:: ASSIGNED TASK ::
Rewrite the listing from the line with "Combined, what portion" up to and including the line with "Count the number", changing "portion" to "share" and keeping everything else the same. Omit the pictures from your output.

:: THE DATA ::
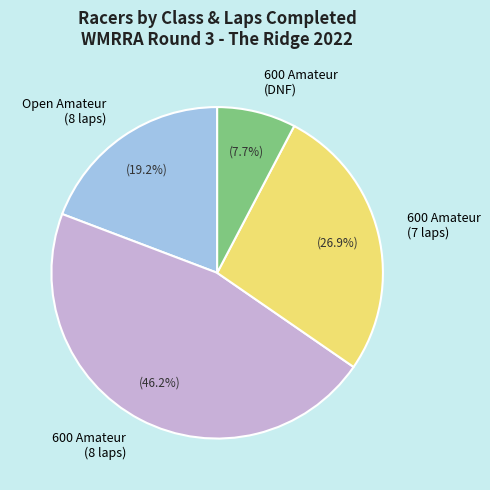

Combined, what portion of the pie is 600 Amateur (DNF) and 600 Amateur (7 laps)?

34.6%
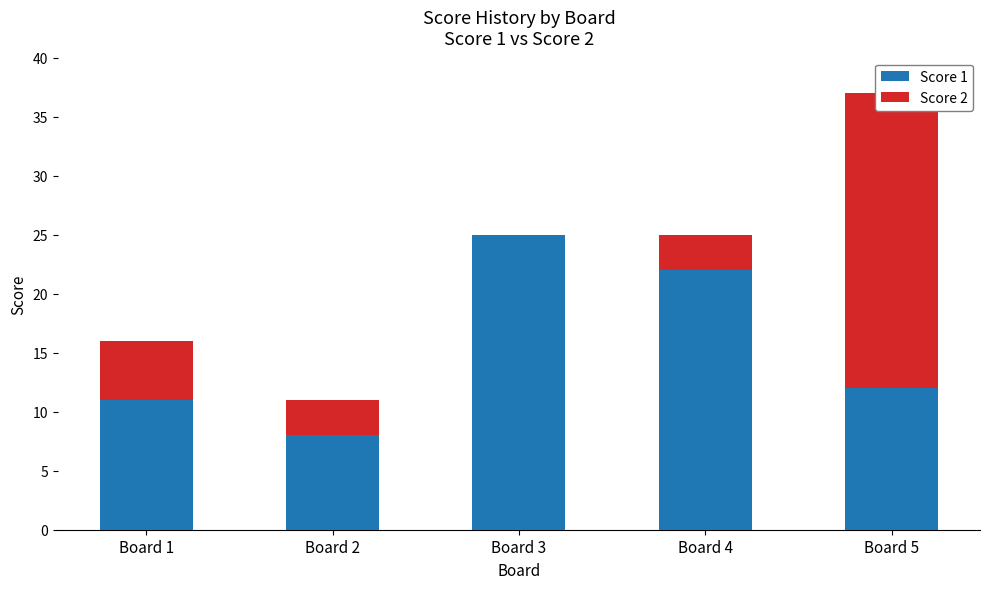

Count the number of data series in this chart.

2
==
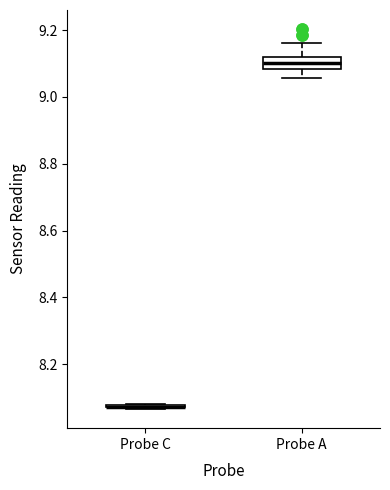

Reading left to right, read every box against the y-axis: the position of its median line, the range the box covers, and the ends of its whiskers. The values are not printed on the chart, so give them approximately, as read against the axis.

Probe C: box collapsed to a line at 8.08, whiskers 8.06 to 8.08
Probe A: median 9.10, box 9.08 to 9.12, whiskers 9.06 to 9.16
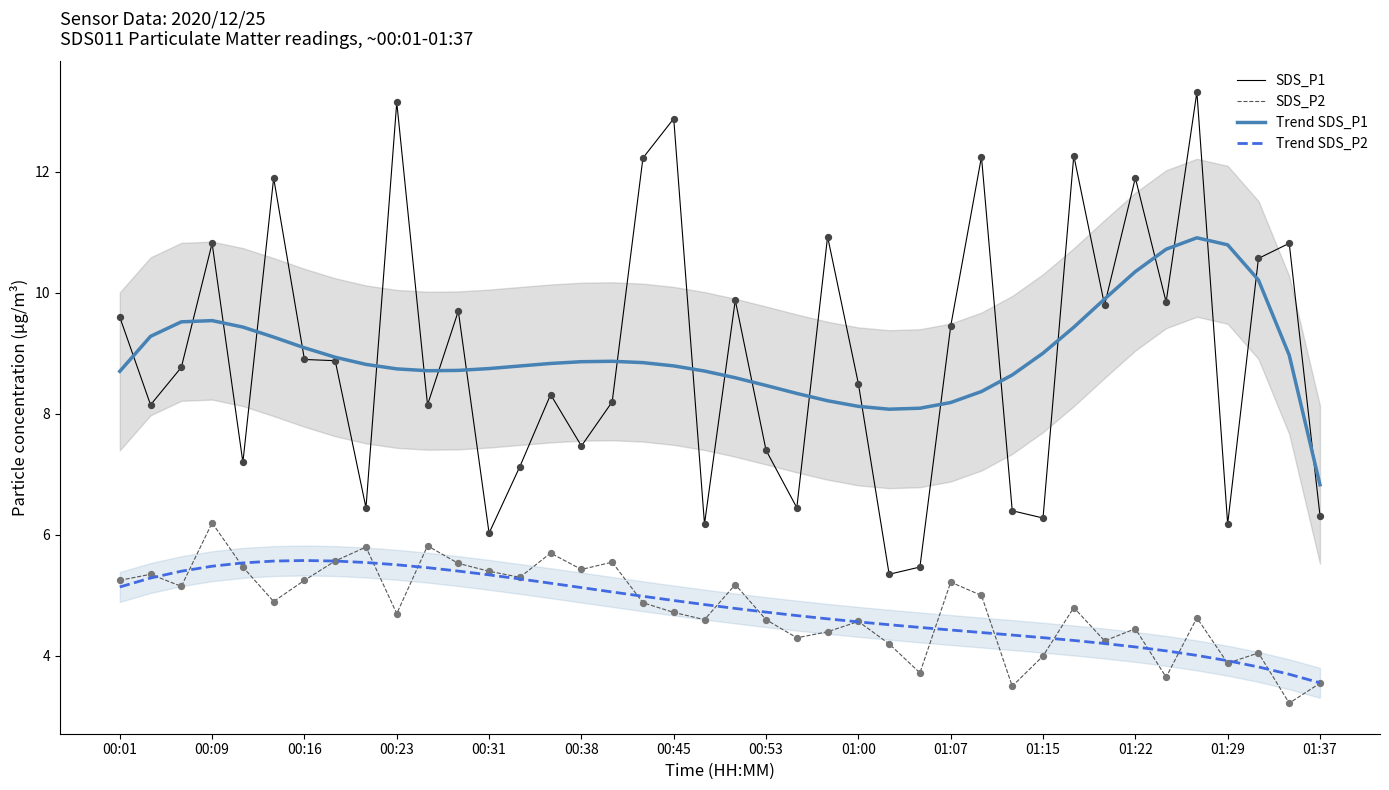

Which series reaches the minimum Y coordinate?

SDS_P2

:: REPLY ::
Combined, what share of the pie is 600 Amateur (DNF) and 600 Amateur (7 laps)?

34.6%

Count the number of data series in this chart.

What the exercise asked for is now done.